Top of Data

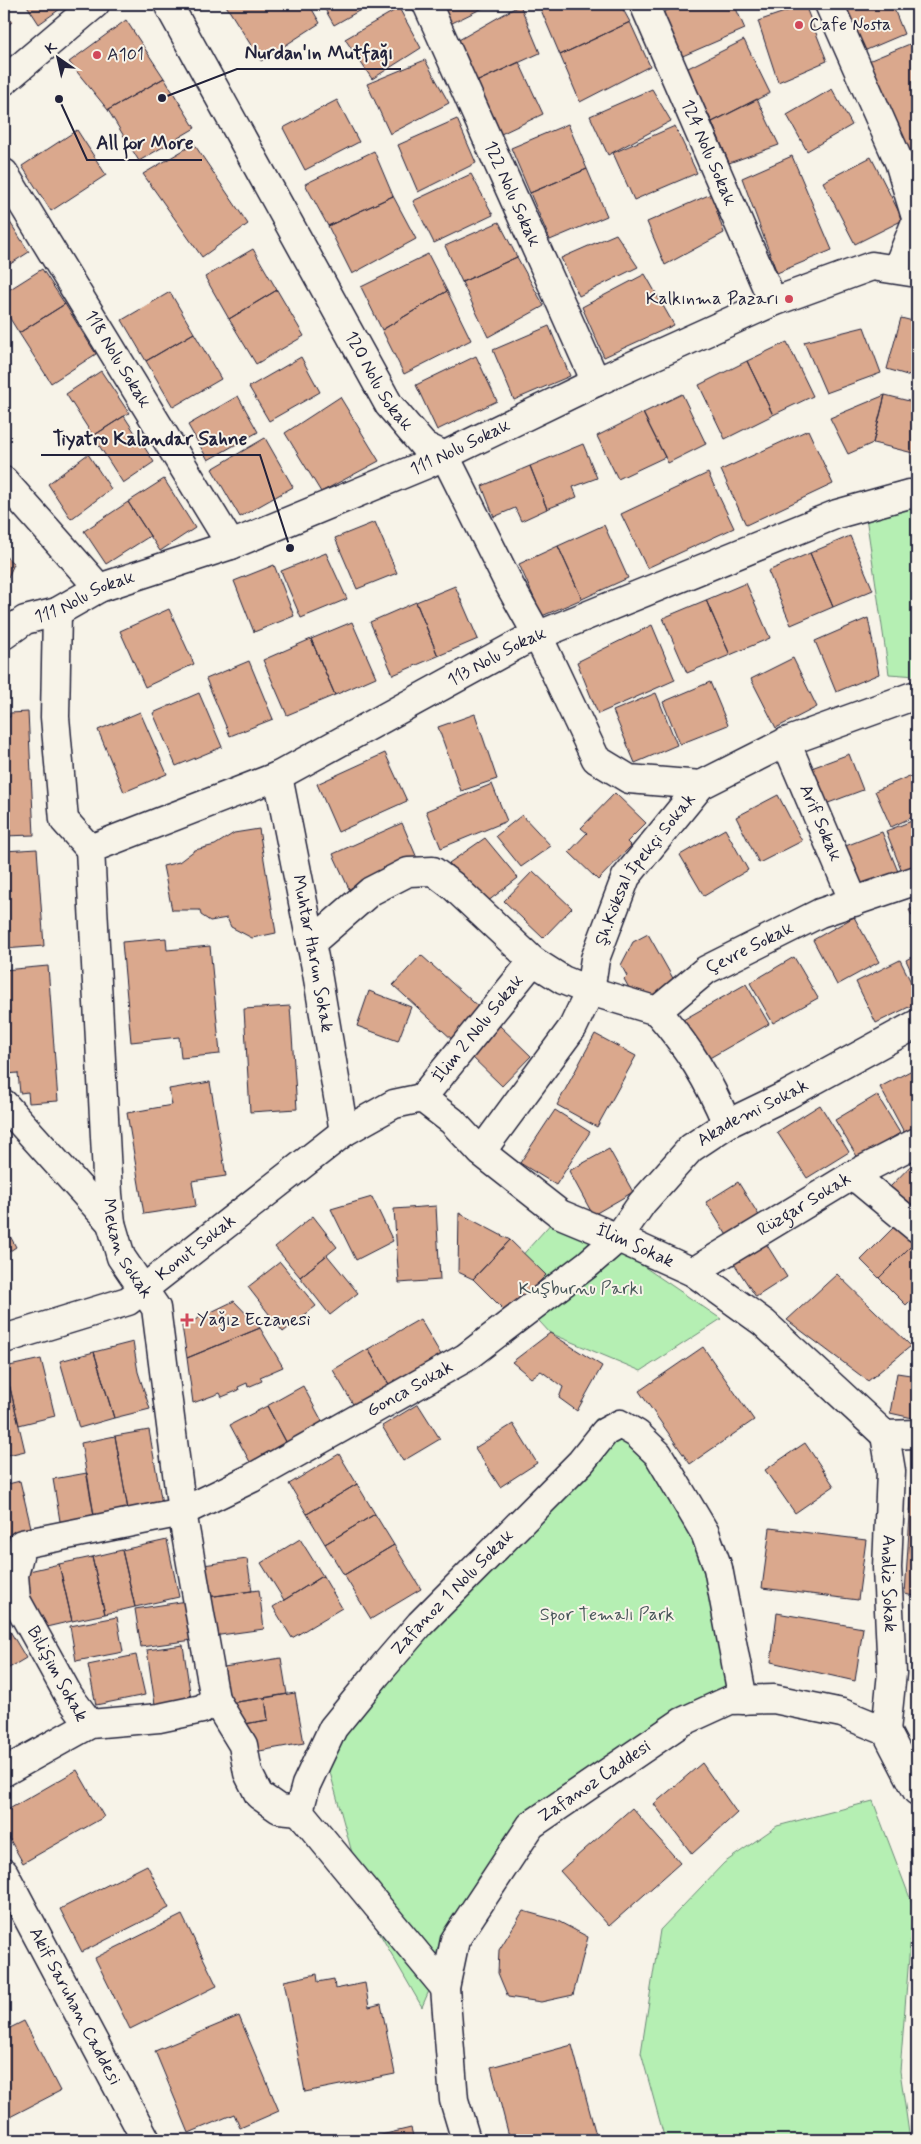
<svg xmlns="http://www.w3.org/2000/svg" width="921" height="2144" font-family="Mynerve,sans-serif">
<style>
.green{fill:#b5efb3;stroke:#6c8877}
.building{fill:#daa88d;stroke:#22223b}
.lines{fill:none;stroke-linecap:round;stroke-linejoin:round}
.minor-casing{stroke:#22223b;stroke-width:31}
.minor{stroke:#f7f3e8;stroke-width:28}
.poi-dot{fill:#d1495b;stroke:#f7f3e8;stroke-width:2}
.labels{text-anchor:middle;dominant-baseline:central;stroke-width:4;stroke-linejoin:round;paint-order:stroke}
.poi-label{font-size:18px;fill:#22223b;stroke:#f7f3e8;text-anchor:start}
.street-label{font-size:18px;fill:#22223b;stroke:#f7f3e8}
.park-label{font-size:18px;fill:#475559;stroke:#f7f3e8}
.leader{fill:none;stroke:#22223b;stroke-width:2}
.callout-dot{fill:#22223b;stroke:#f7f3e8;stroke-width:2}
.callout-label{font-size:19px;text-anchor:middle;font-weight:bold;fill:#22223b;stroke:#f7f3e8;stroke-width:4;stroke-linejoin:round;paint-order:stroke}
</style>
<rect width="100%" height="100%" fill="#f7f3e8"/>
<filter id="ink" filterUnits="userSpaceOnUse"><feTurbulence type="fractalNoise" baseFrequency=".02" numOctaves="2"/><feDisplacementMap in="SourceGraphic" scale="10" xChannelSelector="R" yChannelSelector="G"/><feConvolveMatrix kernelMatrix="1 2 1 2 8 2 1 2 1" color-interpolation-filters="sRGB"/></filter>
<g filter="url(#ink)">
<path class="green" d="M917 502V676L889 674 866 517Z
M562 1211 721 1319 641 1371 550 1333 501 1279Z
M629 1415 674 1465 739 1680 531 1813 478 1877 422 2007 369 1915 328 1765 370 1685 556 1500 596 1419Z
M873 1801 913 1906 900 2071 910 2140H665L641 2053 660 1930 724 1863 777 1826Z"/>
<path class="building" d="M26 4H67L39 24Z
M225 4H309L320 23 261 61Z
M322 4H371L334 25Z
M438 4H491L448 25Z
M555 4H620L630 22 560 55 541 10Z
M683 4H734L745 29 678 58 659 14Z
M841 4H892L904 34 857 54Z
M520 5 540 53 476 82 457 41Z
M805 5 827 61 778 82 758 21Z
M399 8 421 48 372 79 345 39Z
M4 18 13 21 4 29Z
M126 20 164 78 108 110 69 62Z
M630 22 650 66 580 102 560 55Z
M744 40 770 93 712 122 686 69Z
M917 41V146L903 155 866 62Z
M425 60 449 103 390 134 367 84Z
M519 62 543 114 501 134 476 82Z
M164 78 195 128 139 161 108 110Z
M652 89 671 121 608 155 590 116Z
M832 89 852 125 807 151 787 115Z
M757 99 779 145 729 163 712 122Z
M337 100 359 142 305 170 283 128Z
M457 119 476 163 418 192 398 145Z
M568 124 587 169 530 193 511 148Z
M675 126 697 173 634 200 613 153Z
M77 130 106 175 51 211 22 166Z
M194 144 248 224 202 257 143 174Z
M374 151 393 196 328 226 305 184Z
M792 156 832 250 777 273 742 178Z
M871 157 903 220 855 244 823 182Z
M587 169 607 216 550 240 530 193Z
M471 174 493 215 434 243 413 201Z
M711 194 724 233 665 265 647 222Z
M393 196 416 239 352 274 328 226Z
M4 213 29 252 4 268Z
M499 222 517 257 462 282 445 246Z
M616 234 638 267 579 296 561 258Z
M253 249 277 290 229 319 205 277Z
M428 254 447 291 382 330 361 287Z
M517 257 544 306 488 337 462 282Z
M42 269 65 304 19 333 4 309V293Z
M645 274 674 325 604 357 582 307Z
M277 290 304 336 256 364 229 319Z
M447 291 471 340 404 374 382 330Z
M170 292 194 333 146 361 122 320Z
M65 304 96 354 51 383 19 333Z
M901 318 917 322V378L887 369Z
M549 326 570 376 514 400 493 350Z
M864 327 881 373 826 393 804 342Z
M194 333 221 379 173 407 146 361Z
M787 342 813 396 773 415 747 361Z
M476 356 497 401 437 430 416 385Z
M301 357 320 392 269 421 249 387Z
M747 361 773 415 725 439 699 385Z
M101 371 129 413 93 436 66 394Z
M682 394 706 444 668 463 643 413Z
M885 395 917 403V454L873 443Z
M885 395 873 443 848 454 830 418Z
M238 396 258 432 208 460 188 425Z
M340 397 379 461 321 492 285 433Z
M643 413 665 457 618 479 597 436Z
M124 416 154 462 123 483 93 436Z
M808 430 833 484 746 525 721 470Z
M265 438 293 487 240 517 212 469Z
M583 444 597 478 573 487 577 497 547 509 530 466Z
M88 454 111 489 71 519 48 484Z
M530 466 547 509 521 521 515 508 494 517 482 486Z
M708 473 734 528 647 568 621 514Z
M164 479 195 528 160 551 128 502Z
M128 502 150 536 106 564 84 531Z
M375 522 397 573 357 589 335 538Z
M604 525 628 578 582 599 558 546Z
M850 536 873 590 833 607 810 553Z
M558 546 582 599 542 616 519 564Z
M326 553 347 599 301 618 281 571Z
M810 553 833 607 791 625 768 571Z
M4 555 14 564 4 586Z
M274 565 294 616 254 632 234 581Z
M746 583 770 638 730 655 706 600Z
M455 586 478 639 438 656 416 602Z
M706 600 730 655 687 673 663 618Z
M416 602 438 656 393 675 370 622Z
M169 609 194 664 145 687 120 631Z
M868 618 879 674 836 692 815 641Z
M352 622 376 677 335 695 311 639Z
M652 625 675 680 598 714 577 662Z
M311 639 335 695 287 715 263 660Z
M793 658 817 707 776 728 751 679Z
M249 661 273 719 230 736 206 679Z
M710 682 728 725 680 744 663 702Z
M199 693 222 747 176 766 153 713Z
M656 693 677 745 635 763 613 711Z
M28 712 34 835 4 836V717H10V713Z
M140 712 167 774 124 792 98 730Z
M475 714 497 779 461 791 438 727Z
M385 753 407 801 338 832 317 784Z
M849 754 863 790 823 805 809 769Z
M914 774 917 781V815L891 827 875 791Z
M492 784 507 821 441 848 426 811Z
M615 793 646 823 627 842 631 846 598 880 569 852 587 833 581 828Z
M778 795 802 841 759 863 736 817Z
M522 815 551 846 521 867 496 836Z
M917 819V874L905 879 886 831Z
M402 823 417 858 349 889 333 854Z
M259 829 276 933 252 938 231 927 227 918 210 921 201 915 200 910H172L163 866 179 862 195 850 215 845 234 833Z
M725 829 748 870 704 896 680 855Z
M882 832 901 879 862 895 843 847Z
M485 838 518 878 483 905 449 863Z
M37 849 44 946 4 949V851Z
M533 871 572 908 543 938 504 901Z
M917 906V924L909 910Z
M854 917 879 962 837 985 813 940Z
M648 934 679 989 646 1007 633 995 624 979 627 976 621 965 633 942Z
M166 938 167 950 210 946 220 1054 181 1058 179 1037 131 1042 122 942Z
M917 954V984L906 960Z
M421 955 482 1010 454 1041 393 985Z
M794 957 818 998 773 1023 750 983Z
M900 960 917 994V1003L876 1023 856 982Z
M48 966 58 1101 29 1103 28 1092 20 1093 18 1073 7 1074 6 1059H4V970Z
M746 984 769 1024 699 1064 676 1024Z
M369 991 411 1007 398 1041 357 1026Z
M290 1006 297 1109 250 1112 244 1009Z
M499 1025 531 1056 502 1086 470 1055Z
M595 1034 636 1056 597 1127 557 1105Z
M914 1069 917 1075V1128L905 1134 880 1087Z
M210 1082 226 1176 192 1181 196 1206 144 1214 127 1113 172 1105 169 1089Z
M877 1095 900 1133 858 1158 835 1120Z
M820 1105 849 1152 807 1178 777 1132Z
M555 1110 590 1132 556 1185 520 1163Z
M609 1149 633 1192 593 1215 569 1171Z
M917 1159V1213L890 1187Z
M738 1182 760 1217 728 1237 706 1202Z
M372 1197 393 1241 356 1260 331 1209Z
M436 1206 440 1280 399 1283 394 1209Z
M459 1213 510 1240 473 1279 458 1272Z
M313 1216 337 1247 300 1277 275 1247Z
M4 1225 16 1247 4 1255Z
M896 1225 914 1243 879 1278 861 1260Z
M510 1240 546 1275 508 1314 473 1279Z
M765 1242 787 1277 756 1297 733 1262Z
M914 1243 917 1247V1294L906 1305 879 1278Z
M327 1255 358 1293 330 1315 300 1277Z
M280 1262 316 1306 283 1332 248 1287Z
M837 1274 911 1346 868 1381 787 1320Z
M234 1301 260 1328 187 1358 182 1326Z
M420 1319 447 1365 396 1396 368 1349Z
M260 1328 283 1367 260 1377 262 1381 248 1387 247 1383 238 1387 239 1390 222 1397 220 1393 193 1403 187 1358Z
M550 1333 602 1366 577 1411 559 1398 563 1387 541 1371 531 1378 512 1362Z
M133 1342 138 1372 150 1409 114 1418 94 1352Z
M703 1347 754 1420 690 1464 639 1391Z
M368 1349 396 1396 360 1416 333 1370Z
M94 1352 114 1418 79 1428 60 1361Z
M41 1359 55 1416 19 1425 5 1367Z
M5 1367 25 1451 4 1456V1368Z
M897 1373 917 1376V1419L890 1413Z
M303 1386 329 1434 292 1453 267 1406Z
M418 1404 440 1439 403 1461 382 1426Z
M267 1406 292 1453 256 1473 230 1425Z
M513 1424 537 1463 500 1487 475 1448Z
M149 1430 164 1515 130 1521 115 1436Z
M115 1436 130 1521 96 1527 81 1443Z
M805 1443 834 1486 795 1513 765 1470Z
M339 1454 357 1484 307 1514 289 1484Z
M87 1473 96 1527 62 1533 53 1479Z
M20 1481 34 1540 4 1547V1485Z
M912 1483 917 1484V1597L905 1594Z
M357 1484 375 1514 325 1544 307 1514Z
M375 1514 394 1545 344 1575 325 1544Z
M770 1528 866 1540 858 1600 762 1588Z
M300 1539 323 1576 284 1600 261 1563Z
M167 1540 179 1597 135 1607 122 1550Z
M394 1545 421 1589 371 1619 344 1575Z
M122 1550 135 1607 105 1614 92 1557Z
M92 1557 105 1614 72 1621 59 1564Z
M247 1559 252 1591 207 1597 203 1565Z
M59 1564 72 1621 38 1629 25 1572Z
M323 1576 342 1608 292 1638 273 1607Z
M259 1590 264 1629 213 1636 207 1597Z
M187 1601 193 1640 141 1647 135 1609Z
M777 1613 863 1628 855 1681 771 1662Z
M117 1617 123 1652 76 1661 70 1626Z
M4 1621 26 1658 4 1671Z
M183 1645 192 1706 156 1711 147 1650Z
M914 1646H917V1669Z
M136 1655 145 1695 96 1705 88 1665Z
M281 1658 287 1694 230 1703 224 1667Z
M295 1693 304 1743 254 1752 233 1726 268 1720 265 1698Z
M265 1698 268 1720 233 1726 230 1703Z
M702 1763 737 1813 692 1854 654 1804Z
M77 1770 104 1817 23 1863 4 1829V1812Z
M632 1808 680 1863 609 1926 560 1871Z
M147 1865 169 1908 82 1952 60 1909Z
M523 1911 556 1920 588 1937 573 1995 541 2002 508 1997 498 1973 499 1950Z
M182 1915 217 1986 130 2029 95 1958Z
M317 1974 318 1982 334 1979 335 1989 365 1983 369 2007 381 2004 395 2074 305 2092 284 1981Z
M239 2016 279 2111 240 2128 234 2114 189 2133 155 2051Z
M24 2021 60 2091 4 2120V2031Z
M572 2045 596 2135 577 2140H510L491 2067Z
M411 2128 414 2140H360Z"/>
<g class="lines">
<defs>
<g id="minor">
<path id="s1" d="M168 4 389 405 424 446 445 456 510 586 538 636 596 759 629 779 701 785"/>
<path id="s2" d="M427 4 596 382"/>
<path id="s3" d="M644 4 773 302"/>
<path d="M829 4 899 162 917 221"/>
<path d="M4 81 95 4"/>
<path id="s4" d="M4 173 231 545"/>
<path d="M897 269 917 219"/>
<path d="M4 481 99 588"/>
<path d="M57 612 55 717 64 820 90 849"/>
<path id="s5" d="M4 635 25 620 57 612 99 588 231 545 427 464 596 382 773 302 872 266 917 273"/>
<path id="s6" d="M786 742 854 902"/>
<path id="s7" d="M278 776 317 973 344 1132"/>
<path id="s8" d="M90 849 278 776 522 642 837 514 909 494 917 495"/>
<path id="s9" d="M90 849 108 1194 111 1223 121 1257 156 1308 182 1512 215 1699"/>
<path id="s10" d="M311 943 371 891 408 872 433 871 453 886 533 961 563 980 590 991 657 1011 706 970 820 913 917 880"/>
<path d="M657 1011C689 1048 708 1079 727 1124"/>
<path id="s11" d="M422 1098 533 961"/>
<path d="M4 1104 111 1223"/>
<path id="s12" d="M481 1152 573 1027 590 991 595 959 626 877 701 785 786 742 913 696"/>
<path d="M853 1175 917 1228"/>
<path id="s13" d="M693 1272 853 1175 917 1142"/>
<path id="s14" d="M4 1339 128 1301 344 1132 394 1104 422 1098 452 1121 481 1152 560 1214 618 1238 693 1272 764 1323 885 1435 917 1434"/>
<path id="s15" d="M885 1435 891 1471 887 1568 892 1673 886 1731"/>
<path id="s16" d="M90 1724 69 1696 16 1600 14 1575 22 1544 182 1512 252 1478 465 1358 588 1264 618 1238 642 1203 691 1148 727 1124 787 1095 917 1024"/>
<path id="s17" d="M4 1772 90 1724 159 1718 202 1709 215 1699 243 1745 248 1773 259 1795 279 1809 299 1811 306 1785 333 1728 377 1674 420 1624 581 1462 605 1432 620 1424 637 1434 658 1454 705 1533 718 1568 743 1700"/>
<path d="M299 1811 445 1988"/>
<path id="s18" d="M4 1873 146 2140"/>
<path id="s19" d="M466 2140 454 2100 445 1988 455 1940 531 1825 682 1722 730 1700 774 1699 842 1713 886 1731 917 1791"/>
</g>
</defs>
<use href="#minor" class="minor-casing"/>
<use href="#minor" class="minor"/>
</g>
</g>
<g class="poi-dot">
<circle cx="799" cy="25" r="5"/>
<circle cx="97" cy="55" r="5"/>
<circle cx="789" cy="299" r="5"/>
<path d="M184.5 1312.5h5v5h5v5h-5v5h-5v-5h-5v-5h5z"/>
</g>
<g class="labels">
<g class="poi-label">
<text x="809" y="25">Cafe Nosta</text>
<text x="107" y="55">A101</text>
<text x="779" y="299" text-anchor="end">Kalkınma Pazarı</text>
<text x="197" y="1320">Yağız Eczanesi</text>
</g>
<g class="street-label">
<text stroke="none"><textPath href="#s3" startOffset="162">124 Nolu Sokak</textPath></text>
<text stroke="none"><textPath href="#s2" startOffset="208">122 Nolu Sokak</textPath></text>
<text stroke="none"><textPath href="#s4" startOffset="218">118 Nolu Sokak</textPath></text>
<text stroke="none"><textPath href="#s1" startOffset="432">120 Nolu Sokak</textPath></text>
<text stroke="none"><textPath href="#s5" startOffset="495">111 Nolu Sokak</textPath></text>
<text stroke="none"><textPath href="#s5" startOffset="90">111 Nolu Sokak</textPath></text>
<text stroke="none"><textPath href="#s8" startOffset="451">113 Nolu Sokak</textPath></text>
<text stroke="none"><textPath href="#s6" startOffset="88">Arif Sokak</textPath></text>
<text stroke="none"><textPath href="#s12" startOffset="331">Şh.Köksal İpekçi Sokak</textPath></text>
<text stroke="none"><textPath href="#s10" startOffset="528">Çevre Sokak</textPath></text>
<text stroke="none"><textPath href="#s7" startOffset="181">Muhtar Harun Sokak</textPath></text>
<text stroke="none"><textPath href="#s11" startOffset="89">İlim 2 Nolu Sokak</textPath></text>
<text stroke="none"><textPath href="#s16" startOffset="1069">Akademi Sokak</textPath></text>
<text stroke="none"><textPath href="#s13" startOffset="130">Rüzgar Sokak</textPath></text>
<text stroke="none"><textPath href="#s9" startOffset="404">Mekan Sokak</textPath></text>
<text stroke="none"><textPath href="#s14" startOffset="752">İlim Sokak</textPath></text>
<text stroke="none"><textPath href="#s14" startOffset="216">Konut Sokak</textPath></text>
<text stroke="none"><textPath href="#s16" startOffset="624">Gonca Sokak</textPath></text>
<text stroke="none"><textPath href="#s15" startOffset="149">Analiz Sokak</textPath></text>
<text stroke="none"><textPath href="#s17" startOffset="650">Zafanoz 1 Nolu Sokak</textPath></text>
<text transform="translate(57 1674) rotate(61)">Bilişim Sokak</text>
<text stroke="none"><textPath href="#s19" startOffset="418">Zafanoz Caddesi</textPath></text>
<text stroke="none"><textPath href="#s18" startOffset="151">Akif Saruhan Caddesi</textPath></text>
</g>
<g class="park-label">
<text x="581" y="1289">Kuşburnu Parkı</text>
<text x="607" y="1615">Spor Temalı Park</text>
</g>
</g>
<path class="leader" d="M162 98L237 69H401M59 99L87 160H202M290 548L260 455H41"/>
<g class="callout-dot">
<circle cx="162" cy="98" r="5"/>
<circle cx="59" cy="99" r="5"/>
<circle cx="290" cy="548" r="5"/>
</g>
<g class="callout-label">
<text x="319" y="59">Nurdan'ın Mutfağı</text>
<text x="145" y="149">All for More</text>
<text x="150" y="445">Tiyatro Kalandar Sahne</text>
</g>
<rect width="921" height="2144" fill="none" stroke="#f7f3e8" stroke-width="20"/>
<rect x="10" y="10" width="901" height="2124" fill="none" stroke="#22223b" stroke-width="2" filter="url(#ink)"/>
<g transform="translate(58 58) rotate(326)" stroke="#f7f3e8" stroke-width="4" paint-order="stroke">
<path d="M0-4L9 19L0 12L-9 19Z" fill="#22223b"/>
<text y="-8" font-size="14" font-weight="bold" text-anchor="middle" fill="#22223b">K</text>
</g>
</svg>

Bottom of Data

# Try it
Look through the entries above and report each line where the string "labels" occurs.

# Output below
.labels{text-anchor:middle;dominant-baseline:central;stroke-width:4;stroke-linejoin:round;paint-order:stroke}
<g class="labels">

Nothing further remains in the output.